Perplexed by Suresh’s lack of response to his situation Rajesh asked “How can you remain so calm in this market, Suresh? Hasn’t the contagion affected the stocks in your portfolio too?”.
Seeing that he could no longer escape the onslaught Suresh replied– “Yes Rajesh, stocks in my portfolio have also been affected by the ongoing contagion… But I don’t bother much about that because I stayed away from the markets when it was reaching premium valuations. The contagion effect has had only a mild effect on my portfolio.”
How many of us have been able to remain calm during the market volatility that we have witnessed in the last six months? Why is it so hard to remain stay put with our investments even when we had high conviction when we invested in them a couple of years ago?
In fact, what causes the price of a stock to change so drastically? And what can we, as investors, do to prepare ourselves for it? This is exactly what we seek to address in today’s post.
We shall try to understand the various components of stock returns. How each divergence between the components can be used to gain a broader understanding of the market as well as the expectations placed on the script by other investors.
The topics for this post are as below:
What are the components of stock returns?
How do the different components affect the share price?

• [Exercises to complete]:
1. In the stock-returns excerpt, rewrite the paragraph beginning "Seeing that he could no longer escape the onslaught" in one or two shorter sentences, keeping its main facts.
2. Pick up the stock-returns excerpt after its last line and write the next part of the post.

• [Extracted data]:
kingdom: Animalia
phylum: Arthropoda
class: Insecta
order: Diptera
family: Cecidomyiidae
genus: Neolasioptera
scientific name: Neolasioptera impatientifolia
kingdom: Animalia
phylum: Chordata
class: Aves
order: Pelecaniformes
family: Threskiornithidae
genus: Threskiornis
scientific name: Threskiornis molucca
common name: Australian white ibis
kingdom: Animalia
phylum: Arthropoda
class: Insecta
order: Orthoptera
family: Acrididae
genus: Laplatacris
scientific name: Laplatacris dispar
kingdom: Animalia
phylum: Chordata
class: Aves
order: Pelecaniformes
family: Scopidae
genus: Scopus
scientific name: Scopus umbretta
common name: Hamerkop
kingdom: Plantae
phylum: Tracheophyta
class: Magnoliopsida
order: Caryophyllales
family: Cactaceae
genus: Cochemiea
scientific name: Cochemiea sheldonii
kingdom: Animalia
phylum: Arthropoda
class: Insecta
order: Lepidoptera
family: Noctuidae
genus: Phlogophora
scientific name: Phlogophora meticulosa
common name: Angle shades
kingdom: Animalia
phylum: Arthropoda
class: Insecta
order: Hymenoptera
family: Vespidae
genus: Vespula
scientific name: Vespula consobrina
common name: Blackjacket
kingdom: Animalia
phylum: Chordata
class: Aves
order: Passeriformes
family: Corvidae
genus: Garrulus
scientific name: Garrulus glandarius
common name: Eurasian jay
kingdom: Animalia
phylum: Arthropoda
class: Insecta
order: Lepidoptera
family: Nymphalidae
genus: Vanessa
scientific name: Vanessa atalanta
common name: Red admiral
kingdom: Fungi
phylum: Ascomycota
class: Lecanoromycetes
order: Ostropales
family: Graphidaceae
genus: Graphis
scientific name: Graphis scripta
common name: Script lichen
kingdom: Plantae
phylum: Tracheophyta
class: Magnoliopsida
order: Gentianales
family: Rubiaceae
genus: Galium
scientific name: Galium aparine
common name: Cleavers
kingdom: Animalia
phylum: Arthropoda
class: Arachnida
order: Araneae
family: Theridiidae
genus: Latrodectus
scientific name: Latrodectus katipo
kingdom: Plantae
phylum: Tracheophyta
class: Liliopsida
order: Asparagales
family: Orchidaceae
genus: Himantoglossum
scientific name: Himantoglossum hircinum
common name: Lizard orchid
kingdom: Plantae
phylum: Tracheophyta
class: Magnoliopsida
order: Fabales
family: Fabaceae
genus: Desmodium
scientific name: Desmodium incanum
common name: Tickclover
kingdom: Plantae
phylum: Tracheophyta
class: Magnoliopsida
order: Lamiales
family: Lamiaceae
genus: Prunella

• [Answers per task]:
1. Unable to dodge the question any longer, Suresh told Rajesh that the ongoing contagion had hit his stocks as well. He said he wasn't worried, because he had stayed out of the market while valuations were at premium levels, so the effect on his portfolio had been only mild.

2.
Could the divergence be used to explain how the mood swings in the market?
What time period should be used for the divergence analysis?
This is going to a little longer post. But it will be worth reading. So, let’s get started.
Finding Stock Returns Using Divergence Analysis Toolkit:
1. What are the components of stock returns?
Everybody knows that the value of a company is driven by the underlying growth in its earnings.
But, the prices of a stock don’t just depend on the performance of the company. It also depends on the expectations of the investors and the underlying mood regarding the broader economy.
If we were to bring out an actual formula for stock price return for a company it would look something like this –>
Total Return = Fundamental Return + Speculative Return + Dividend Return + Inflation in the Country
2. How do the different components affect the share price?
The dividend returns are a small component of the overall return achieved from a stock. If the company gives a very little or no dividend, then this component is literally doled out by the company.
The inflation return, however, happens to the black box. But, for growing economy like India, it suffices to take the inflation returns close to 5%.
Now, this brings us to the remaining two components of the equation. The Fundamental Return and the Speculative Return. From empirical evidence, it is has been broadly understood that close to 80 percent of stock returns occur just from these two components.
In a bull market, the speculative return goes over and above the fundamental return. While in the bear market the speculative return goes well below the fundamental return.
Let’s understand this from the example of Avanti Feeds. It was a hot stock in 2017, which means that it was basically a recipe for portfolio disaster.
For simplicity of calculation let’s assume only the role played by fundamental and speculative return components in our equation.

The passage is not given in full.